Unique to the 3DS version is, of course, the ability to play in stereoscopic 3D. You use the 3DS’s slide pad to rotate and tilt the board to your liking in 3D space. It’s window dressing, though; the 3D isn’t integral to game play.
On that front, Tetris Axis features an astounding 20 variations of Alexey Pajitnov’s classic puzzler, beyond your standard Marathon Mode. Many are forgettable, but a few work quite well.
Highlights: I loved Stage Racer Plus, a variant in which you maneuver a single tetromino through progressively trickier scrolling obstacle courses. It was the surprise of the collection for me, and will keep Tetris Axis on my playlist for awhile.
Fever Mode features minute-long bursts of sensory overload. As Tetrominos fall, bombs go off, scoreboards flash, and you’re whisked in and out of micro-games t. It felt good, like a trippy mash-up of Tetris matrix and pinball machine.
There are numerous multiplayer options too, including a mode that allows eight 3DS owners to play from a single Tetris cartridge. Network infrastructure seems solid — in my week of test time, I never had trouble finding a match in World Battle mode.
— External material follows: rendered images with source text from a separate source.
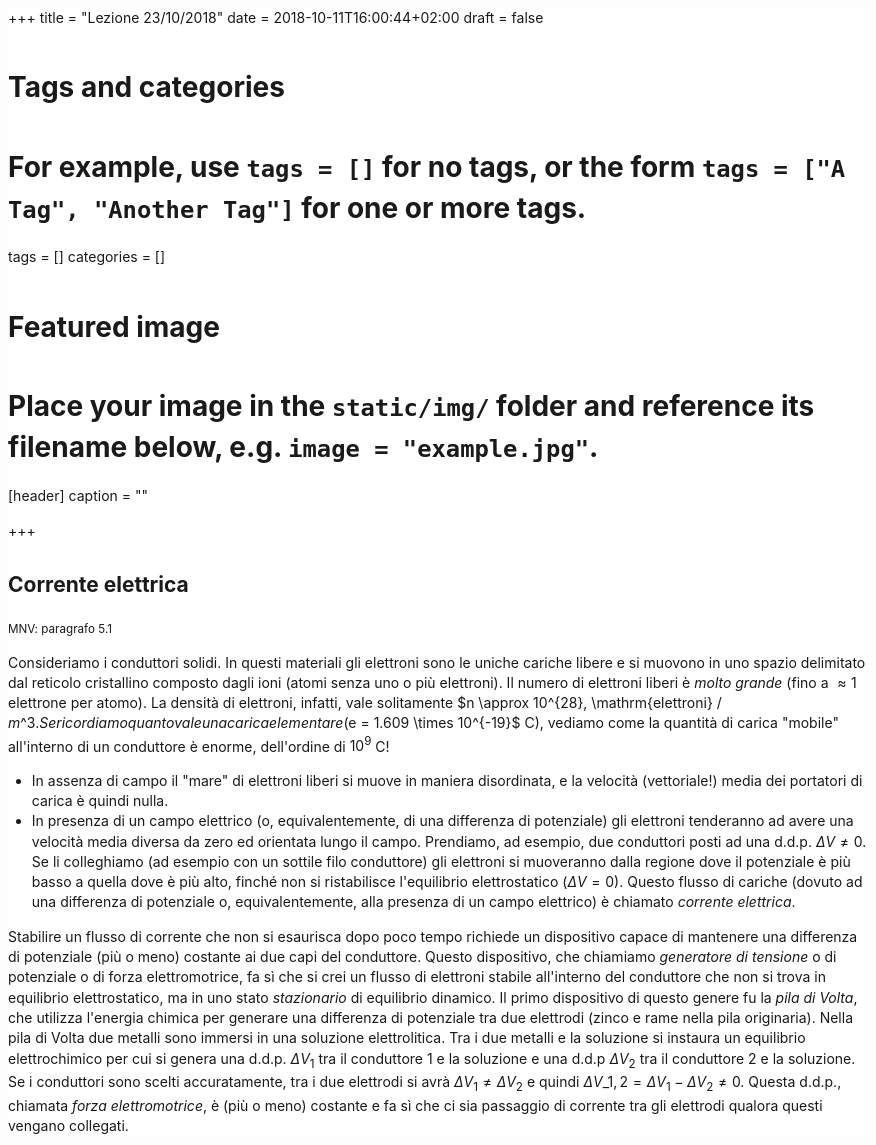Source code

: +++
title = "Lezione 23/10/2018"
date = 2018-10-11T16:00:44+02:00
draft = false

# Tags and categories
# For example, use `tags = []` for no tags, or the form `tags = ["A Tag", "Another Tag"]` for one or more tags.
tags = []
categories = []

# Featured image
# Place your image in the `static/img/` folder and reference its filename below, e.g. `image = "example.jpg"`.
[header]
caption = ""

+++
## Corrente elettrica
<small>MNV: paragrafo 5.1</small>

Consideriamo i conduttori solidi. In questi materiali gli elettroni sono le uniche cariche libere e si muovono in uno spazio delimitato dal reticolo cristallino composto dagli ioni (atomi senza uno o più elettroni). Il numero di elettroni liberi è *molto grande* (fino a $\approx 1$ elettrone per atomo). La densità di elettroni, infatti, vale solitamente $n \approx 10^{28}\, \mathrm{elettroni} / $m$^3$. Se ricordiamo quanto vale una carica elementare ($e = 1.609 \times 10^{-19}$ C), vediamo come la quantità di carica "mobile" all'interno di un conduttore è enorme, dell'ordine di $10^9$ C!

* In assenza di campo il "mare" di elettroni liberi si muove in maniera disordinata, e la velocità (vettoriale!) media dei portatori di carica è quindi nulla. 
* In presenza di un campo elettrico (o, equivalentemente, di una differenza di potenziale) gli elettroni tenderanno ad avere una velocità media diversa da zero ed orientata lungo il campo. Prendiamo, ad esempio, due conduttori posti ad una d.d.p. $\Delta V \ne 0$. Se li colleghiamo (ad esempio con un sottile filo conduttore) gli elettroni si muoveranno dalla regione dove il potenziale è più basso a quella dove è più alto, finché non si ristabilisce l'equilibrio elettrostatico ($\Delta V = 0$). Questo flusso di cariche (dovuto ad una differenza di potenziale o, equivalentemente, alla presenza di un campo elettrico) è chiamato *corrente elettrica*.

Stabilire un flusso di corrente che non si esaurisca dopo poco tempo richiede un dispositivo capace di mantenere una differenza di potenziale (più o meno) costante ai due capi del conduttore. Questo dispositivo, che chiamiamo *generatore di tensione* o di potenziale o di forza elettromotrice, fa sì che si crei un flusso di elettroni stabile all'interno del conduttore che non si trova in equilibrio elettrostatico, ma in uno stato *stazionario* di equilibrio dinamico. Il primo dispositivo di questo genere fu la *pila di Volta*, che utilizza l'energia chimica per generare una differenza di potenziale tra due elettrodi (zinco e rame nella pila originaria). Nella pila di Volta due metalli sono immersi in una soluzione elettrolitica. Tra i due metalli e la soluzione si instaura un equilibrio elettrochimico per cui si genera una d.d.p. $\Delta V_1$ tra il conduttore $1$ e la soluzione e una d.d.p $\Delta V_2$ tra il conduttore $2$ e la soluzione. Se i conduttori sono scelti accuratamente, tra i due elettrodi si avrà $\Delta V_1 \neq \Delta V_2$ e quindi $\Delta V\_{1,2} = \Delta V_1 - \Delta V_2\neq 0$. Questa d.d.p., chiamata *forza elettromotrice*, è (più o meno) costante e fa sì che ci sia passaggio di corrente tra gli elettrodi qualora questi vengano collegati.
All of that said, it would be unreasonable not to consider Tetris Axis in a broader context—2006’s Tetris DS for the Nintendo DS was a superb Tetris title, utilizing Nintendo’s characters and music to theme its various modes, to give the release tons of 8-bit charm. Tetris Axis is the less visually appealing of the two. Put another way, Tetris Axis looks like what might happen if a Japanese graphic designer ate something hallucinogenic, and halfway through the design process, threw up on his canvas. Also, it doesn’t bring enough innovation or evolution to the table, Tetris DS featured a solid variety of modes, too. If you already own that cartridge (which will work just fine in your 3DS), recommending you replace it with this one is iffy.
Doesn’t improve enough on Tetris DS, lacks some of its character, ugly as sin. Nonetheless it’s Tetris, in a solid collection with good online features and a couple of surprisingly cool variants, and provides something fun and addictive to do with your shiny new 3DS.